A group of three 60-year-old West Virginia Lutheran pastors and best friends are on a “mission from God.” The trio will ride their bamboo bicycle built for three through Sumner Tuesday as part of a 65-city, 100-day, 13,000-mile tour to end world hunger.

The pastors hope to raise $5 million for the ELCA World Hunger and Disaster Appeal.

“We are just three guys who like to ride bikes, being used by God for a wonderful purpose,” said the Rev. Reinold Schlak Jr., a pastor with the Evangelical Lutheran Church in America.

Schlak’s two friends, the Rev. Frederick A. Soltow Jr. and the Rev. David A. Twedt, are also pastors with ELCA congregations.

The three will arrive in Sumner about 1 p.m. and ride the Foothills Trail from Puyallup to South Prairie, then back to Sumner Library on Fryar Avenue. At 6 p.m., they’ll ride to Edgewood for a potluck dinner at Mountain View Lutheran Church.

Schlak said they chose a bamboo bicycle “because people in Ghana are lifting themselves out of poverty by harvesting locally-grown bamboo and forming it into bicycle frames and attaching the necessary bike parts.”

The triplet-bamboo bicycle designed for the pastors is the first of its kind.

“Cycling is the most advanced transportation a lot of hungry people can afford,” Schlak said. “Whether it is a modern American city or a small village in Africa, many people ride bikes because they cannot afford a vehicle with a motor.”

Calling their journey the “Tour de Revs,” the pastors’ mission and goal is threefold – revelation, revolution and revenue.

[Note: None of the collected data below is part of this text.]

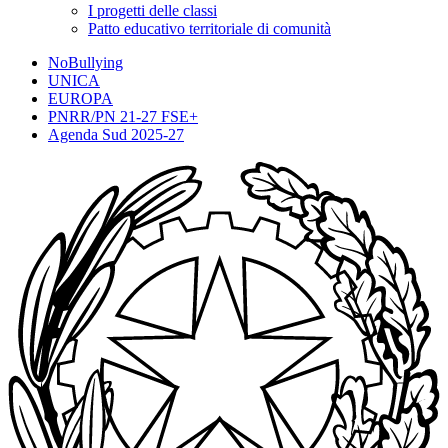
I progetti delle classi
Patto educativo territoriale di comunità
NoBullying
UNICA
EUROPA
PNRR/PN 21-27 FSE+
Agenda Sud 2025-27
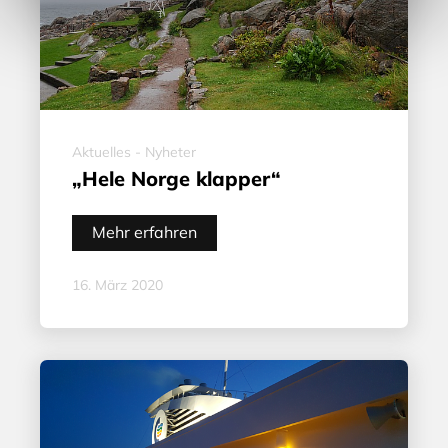
Aktuelles - Nyheter
„Hele Norge klapper“
Mehr erfahren
16. März 2020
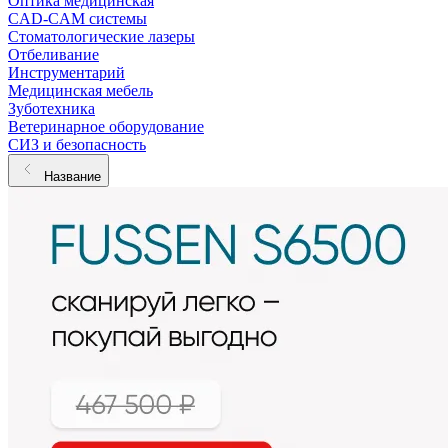
Оптика медицинская
CAD-CAM системы
Стоматологические лазеры
Отбеливание
Инструментарий
Медицинская мебель
Зуботехника
Ветеринарное оборудование
СИЗ и безопасность
Название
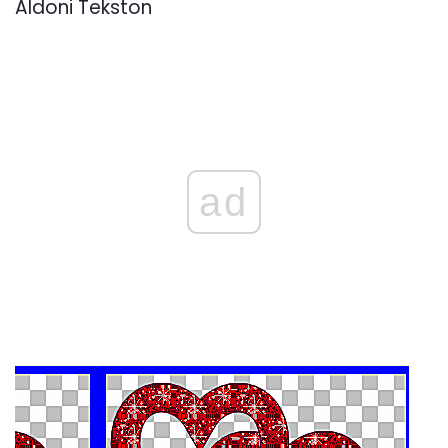
Aldoni Tekston
ad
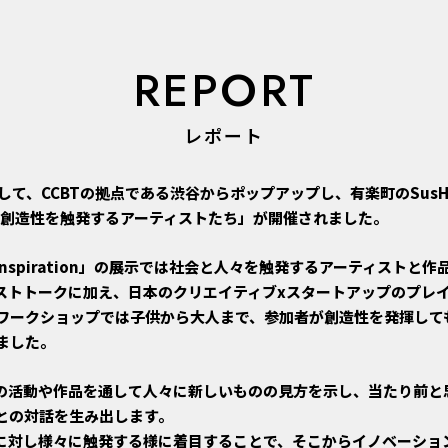
REPORT
レポート
して、CCBTの拠点である渋谷からポップアップし、有楽町のSusHi Te
alyst –創造性を触発するアーティストたち」が開催されました。
onica Inspiration」の展示では社会と人々を触発するアーティスト
ストトークに加え、日本のクリエイティブxスタートアップのプレ
ワークショップでは子供から大人まで、参加者が創造性を発揮して
ました。
の活動や作品を通して人々に新しいものの見方を示し、当たり前と
との対話を生み出します。
に対し様々に触発する様に着目することで、そこからイノベーショ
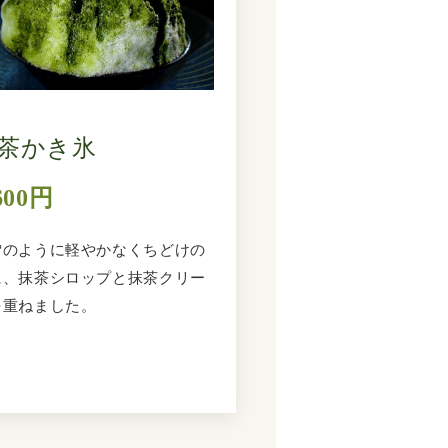
茶かき氷
600円
雪のように軽やかなくちどけの
に、抹茶シロップと抹茶クリー
を重ねました。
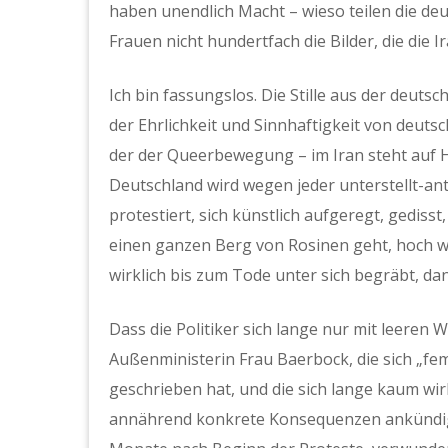
haben unendlich Macht – wieso teilen die d
Frauen nicht hundertfach die Bilder, die di
Ich bin fassungslos. Die Stille aus der deuts
der Ehrlichkeit und Sinnhaftigkeit von deuts
der der Queerbewegung – im Iran steht auf H
Deutschland wird wegen jeder unterstellt-ant
protestiert, sich künstlich aufgeregt, gedi
einen ganzen Berg von Rosinen geht, hoch w
wirklich bis zum Tode unter sich begräbt, d
Dass die Politiker sich lange nur mit leeren
Außenministerin Frau Baerbock, die sich „fem
geschrieben hat, und die sich lange kaum wirk
annährend konkrete Konsequenzen ankündigte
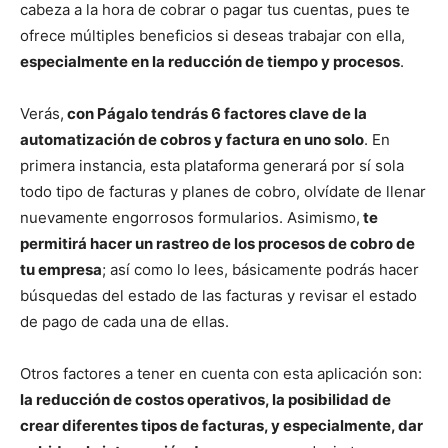
cabeza a la hora de cobrar o pagar tus cuentas, pues te
ofrece múltiples beneficios si deseas trabajar con ella,
especialmente en la reducción de tiempo y procesos
.
Verás,
con Págalo tendrás 6 factores clave de la
automatización de cobros y factura en uno solo
. En
primera instancia, esta plataforma generará por sí sola
todo tipo de facturas y planes de cobro, olvídate de llenar
nuevamente engorrosos formularios. Asimismo,
te
permitirá hacer un rastreo de los procesos de cobro de
tu empresa
; así como lo lees, básicamente podrás hacer
búsquedas del estado de las facturas y revisar el estado
de pago de cada una de ellas.
Otros factores a tener en cuenta con esta aplicación son:
la reducción de costos operativos, la posibilidad de
crear diferentes tipos de facturas, y especialmente, dar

“We want to support the church in communicating our God-given opportunity and responsibility to provide for those less fortunate, so that all may have adequate nutrition to sustain life and wholeness,” said Schlak about its revelation goal.

The journey will also stress the need for Lutherans to take a personal responsibility for health and wellness, he said.

The second goal is revolution – to stimulate the 65 synods of the ELCA and the 10,448 congregations to formulate and implement realistic plans to eradicate hunger, and to make wellness a higher priority in the church.

Soltow said Tour de Revs is allowing him “to fulfill his call, which is proclaiming the message of Jesus as witnessed in Scripture.

“We are called to feed the hungry, clothe the naked, visit the sick and work for justice and righteousness,” he said.